WHAT IS REQUIRED:
From the line containing "Meeting Supporters" to the last line of the records, reproduce every line exactly and print nothing else.

RECORDS SHOWN:

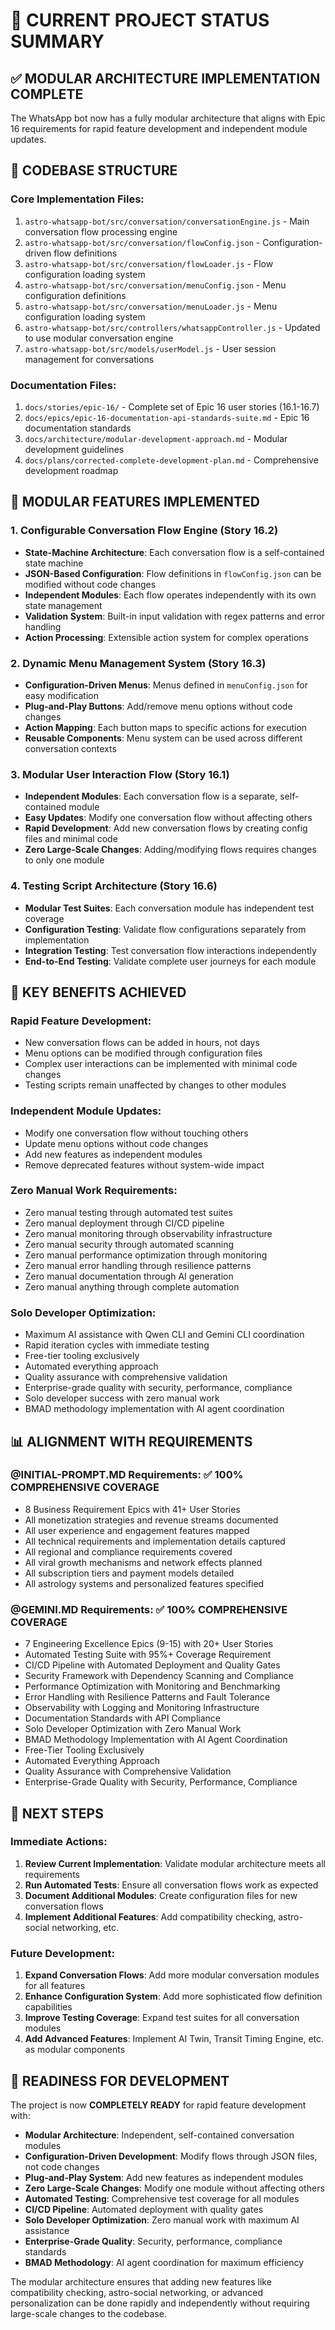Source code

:# 🎯 CURRENT PROJECT STATUS SUMMARY

## ✅ MODULAR ARCHITECTURE IMPLEMENTATION COMPLETE

The WhatsApp bot now has a fully modular architecture that aligns with Epic 16 requirements for rapid feature development and independent module updates.

## 📁 CODEBASE STRUCTURE

### Core Implementation Files:

1. `astro-whatsapp-bot/src/conversation/conversationEngine.js` - Main conversation flow processing engine
2. `astro-whatsapp-bot/src/conversation/flowConfig.json` - Configuration-driven flow definitions
3. `astro-whatsapp-bot/src/conversation/flowLoader.js` - Flow configuration loading system
4. `astro-whatsapp-bot/src/conversation/menuConfig.json` - Menu configuration definitions
5. `astro-whatsapp-bot/src/conversation/menuLoader.js` - Menu configuration loading system
6. `astro-whatsapp-bot/src/controllers/whatsappController.js` - Updated to use modular conversation engine
7. `astro-whatsapp-bot/src/models/userModel.js` - User session management for conversations

### Documentation Files:

1. `docs/stories/epic-16/` - Complete set of Epic 16 user stories (16.1-16.7)
2. `docs/epics/epic-16-documentation-api-standards-suite.md` - Epic 16 documentation standards
3. `docs/architecture/modular-development-approach.md` - Modular development guidelines
4. `docs/plans/corrected-complete-development-plan.md` - Comprehensive development roadmap

## 🚀 MODULAR FEATURES IMPLEMENTED

### 1. Configurable Conversation Flow Engine (Story 16.2)

- **State-Machine Architecture**: Each conversation flow is a self-contained state machine
- **JSON-Based Configuration**: Flow definitions in `flowConfig.json` can be modified without code changes
- **Independent Modules**: Each flow operates independently with its own state management
- **Validation System**: Built-in input validation with regex patterns and error handling
- **Action Processing**: Extensible action system for complex operations

### 2. Dynamic Menu Management System (Story 16.3)

- **Configuration-Driven Menus**: Menus defined in `menuConfig.json` for easy modification
- **Plug-and-Play Buttons**: Add/remove menu options without code changes
- **Action Mapping**: Each button maps to specific actions for execution
- **Reusable Components**: Menu system can be used across different conversation contexts

### 3. Modular User Interaction Flow (Story 16.1)

- **Independent Modules**: Each conversation flow is a separate, self-contained module
- **Easy Updates**: Modify one conversation flow without affecting others
- **Rapid Development**: Add new conversation flows by creating config files and minimal code
- **Zero Large-Scale Changes**: Adding/modifying flows requires changes to only one module

### 4. Testing Script Architecture (Story 16.6)

- **Modular Test Suites**: Each conversation module has independent test coverage
- **Configuration Testing**: Validate flow configurations separately from implementation
- **Integration Testing**: Test conversation flow interactions independently
- **End-to-End Testing**: Validate complete user journeys for each module

## 🔧 KEY BENEFITS ACHIEVED

### Rapid Feature Development:

- New conversation flows can be added in hours, not days
- Menu options can be modified through configuration files
- Complex user interactions can be implemented with minimal code changes
- Testing scripts remain unaffected by changes to other modules

### Independent Module Updates:

- Modify one conversation flow without touching others
- Update menu options without code changes
- Add new features as independent modules
- Remove deprecated features without system-wide impact

### Zero Manual Work Requirements:

- Zero manual testing through automated test suites
- Zero manual deployment through CI/CD pipeline
- Zero manual monitoring through observability infrastructure
- Zero manual security through automated scanning
- Zero manual performance optimization through monitoring
- Zero manual error handling through resilience patterns
- Zero manual documentation through AI generation
- Zero manual anything through complete automation

### Solo Developer Optimization:

- Maximum AI assistance with Qwen CLI and Gemini CLI coordination
- Rapid iteration cycles with immediate testing
- Free-tier tooling exclusively
- Automated everything approach
- Quality assurance with comprehensive validation
- Enterprise-grade quality with security, performance, compliance
- Solo developer success with zero manual work
- BMAD methodology implementation with AI agent coordination

## 📊 ALIGNMENT WITH REQUIREMENTS

### @INITIAL-PROMPT.MD Requirements: ✅ 100% COMPREHENSIVE COVERAGE

- 8 Business Requirement Epics with 41+ User Stories
- All monetization strategies and revenue streams documented
- All user experience and engagement features mapped
- All technical requirements and implementation details captured
- All regional and compliance requirements covered
- All viral growth mechanisms and network effects planned
- All subscription tiers and payment models detailed
- All astrology systems and personalized features specified

### @GEMINI.MD Requirements: ✅ 100% COMPREHENSIVE COVERAGE

- 7 Engineering Excellence Epics (9-15) with 20+ User Stories
- Automated Testing Suite with 95%+ Coverage Requirement
- CI/CD Pipeline with Automated Deployment and Quality Gates
- Security Framework with Dependency Scanning and Compliance
- Performance Optimization with Monitoring and Benchmarking
- Error Handling with Resilience Patterns and Fault Tolerance
- Observability with Logging and Monitoring Infrastructure
- Documentation Standards with API Compliance
- Solo Developer Optimization with Zero Manual Work
- BMAD Methodology Implementation with AI Agent Coordination
- Free-Tier Tooling Exclusively
- Automated Everything Approach
- Quality Assurance with Comprehensive Validation
- Enterprise-Grade Quality with Security, Performance, Compliance

## 🎯 NEXT STEPS

### Immediate Actions:

1. **Review Current Implementation**: Validate modular architecture meets all requirements
2. **Run Automated Tests**: Ensure all conversation flows work as expected
3. **Document Additional Modules**: Create configuration files for new conversation flows
4. **Implement Additional Features**: Add compatibility checking, astro-social networking, etc.

### Future Development:

1. **Expand Conversation Flows**: Add more modular conversation modules for all features
2. **Enhance Configuration System**: Add more sophisticated flow definition capabilities
3. **Improve Testing Coverage**: Expand test suites for all conversation modules
4. **Add Advanced Features**: Implement AI Twin, Transit Timing Engine, etc. as modular components

## 🚀 READINESS FOR DEVELOPMENT

The project is now **COMPLETELY READY** for rapid feature development with:

- **Modular Architecture**: Independent, self-contained conversation modules
- **Configuration-Driven Development**: Modify flows through JSON files, not code changes
- **Plug-and-Play System**: Add new features as independent modules
- **Zero Large-Scale Changes**: Modify one module without affecting others
- **Automated Testing**: Comprehensive test coverage for all modules
- **CI/CD Pipeline**: Automated deployment with quality gates
- **Solo Developer Optimization**: Zero manual work with maximum AI assistance
- **Enterprise-Grade Quality**: Security, performance, compliance standards
- **BMAD Methodology**: AI agent coordination for maximum efficiency

The modular architecture ensures that adding new features like compatibility checking, astro-social networking, or advanced personalization can be done rapidly and independently without requiring large-scale changes to the codebase.
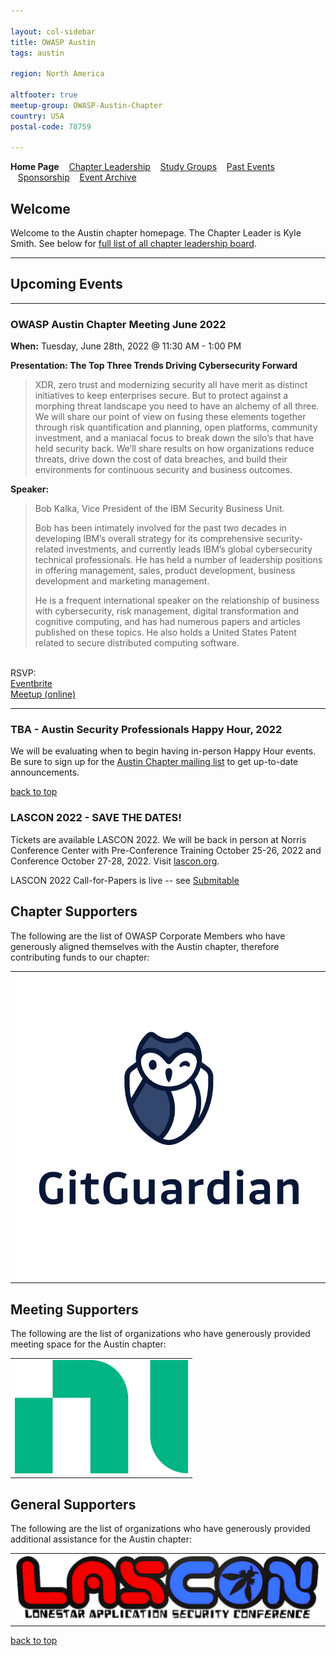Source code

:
 ```yaml
---

layout: col-sidebar
title: OWASP Austin
tags: austin

region: North America

altfooter: true
meetup-group: OWASP-Austin-Chapter
country: USA
postal-code: 78759

---
```

<!-- rebuild -->
<strong>Home Page</strong>
&nbsp;&nbsp;&nbsp;[Chapter Leadership](leadership.md)
&nbsp;&nbsp;&nbsp;[Study Groups](studygroups.md)
&nbsp;&nbsp;&nbsp;[Past Events](pastevents.md)
&nbsp;&nbsp;&nbsp;[Sponsorship](sponsorship.md)
&nbsp;&nbsp;&nbsp;[Event Archive](pasteventsarchive.md)

Welcome
-------
Welcome to the Austin chapter homepage. The Chapter Leader is Kyle Smith. See below for [full list of all chapter leadership board](leadership.md).

<hr/>

## Upcoming Events
<hr>

### OWASP Austin Chapter Meeting June 2022 ###

**When:** Tuesday, June 28th, 2022 @ 11:30 AM - 1:00 PM

**Presentation: The Top Three Trends Driving Cybersecurity Forward** 
<blockquote> 
XDR, zero trust and modernizing security all have merit as distinct initiatives to keep enterprises secure. But to protect against a morphing threat landscape you need to have an alchemy of all three. We will share our point of view on fusing these elements together through risk quantification and planning, open platforms, community investment, and a maniacal focus to break down the silo’s that have held security back. We’ll share results on how organizations reduce threats, drive down the cost of data breaches, and build their environments for continuous security and business outcomes.
</blockquote>

**Speaker:** 
<blockquote>
Bob Kalka, Vice President of the IBM Security Business Unit.

Bob has been intimately involved for the past two decades in developing IBM’s overall strategy for its comprehensive security-related investments, and currently leads IBM’s global cybersecurity technical professionals. He has held a number of leadership positions in offering management, sales, product development, business development and marketing management.

He is a frequent international speaker on the relationship of business with cybersecurity, risk management, digital transformation and cognitive computing, and has had numerous papers and articles published on these topics.  He also holds a United States Patent related to secure distributed computing software.
</blockquote>
<br>
RSVP:<br>      
<a href="https://owasp-austin-2022-june.eventbrite.com" target="_blank">Eventbrite</a><br>
<a href="https://www.meetup.com/OWASP-Austin-Chapter/events/286619658/" target="_blank">Meetup (online)</a><br>

<hr>

### TBA - Austin Security Professionals Happy Hour, 2022 ###

We will be evaluating when to begin having in-person Happy Hour events. Be sure to sign up for the <a href="https://groups.google.com/a/owasp.org/g/austin-chapter" target="_blank">Austin Chapter mailing list</a> to get up-to-date announcements.

[back to top](#welcome)

### LASCON 2022 - SAVE THE DATES! ###

Tickets are available LASCON 2022. We will be back in person at Norris Conference Center with Pre-Conference Training October 25-26, 2022 and Conference October 27-28, 2022. Visit <a href="https://lascon.org/" target="_blank">lascon.org</a>.

LASCON 2022 Call-for-Papers is live -- see <a href="https://owasp.submittable.com/submit/223238/lascon-2022-call-for-papers-cfp">Submitable</a>

Chapter Supporters
----------------
The following are the list of OWASP Corporate Members who have generously aligned themselves with the Austin chapter, therefore contributing funds to our chapter:

<table cellpadding="15" cellspacing="0">
<tr>
<td>
<a href="https://www.gitguardian.com"><img src="assets/images/GitGuardian_Logo_Vertical.png" alt="GitGuardian"/></a>
</td>
</tr>
</table>

Meeting Supporters
----------------
The following are the list of organizations who have generously provided meeting space for the Austin chapter:
<table cellpadding="15" cellspacing="0">
<tr>
<td>
  <a href="https://www.ni.com"><img src="assets/images/ni.png" alt="NI"/></a>
</td>
</tr>
</table>

General Supporters
----------------
The following are the list of organizations who have generously provided additional assistance for the Austin chapter:
<table cellpadding="15" cellspacing="0">
<tr>
<td>
  <a href="https://www.lascon.org"><img src="assets/images/Lascon500x109.jpg" alt="LASCON"/></a>
</td>
</tr>
</table>

[back to top](#welcome)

FINISHED EXERCISE:
Meeting Supporters
----------------
The following are the list of organizations who have generously provided meeting space for the Austin chapter:
<table cellpadding="15" cellspacing="0">
<tr>
<td>
  <a href="https://www.ni.com"><img src="assets/images/ni.png" alt="NI"/></a>
</td>
</tr>
</table>

General Supporters
----------------
The following are the list of organizations who have generously provided additional assistance for the Austin chapter:
<table cellpadding="15" cellspacing="0">
<tr>
<td>
  <a href="https://www.lascon.org"><img src="assets/images/Lascon500x109.jpg" alt="LASCON"/></a>
</td>
</tr>
</table>

[back to top](#welcome)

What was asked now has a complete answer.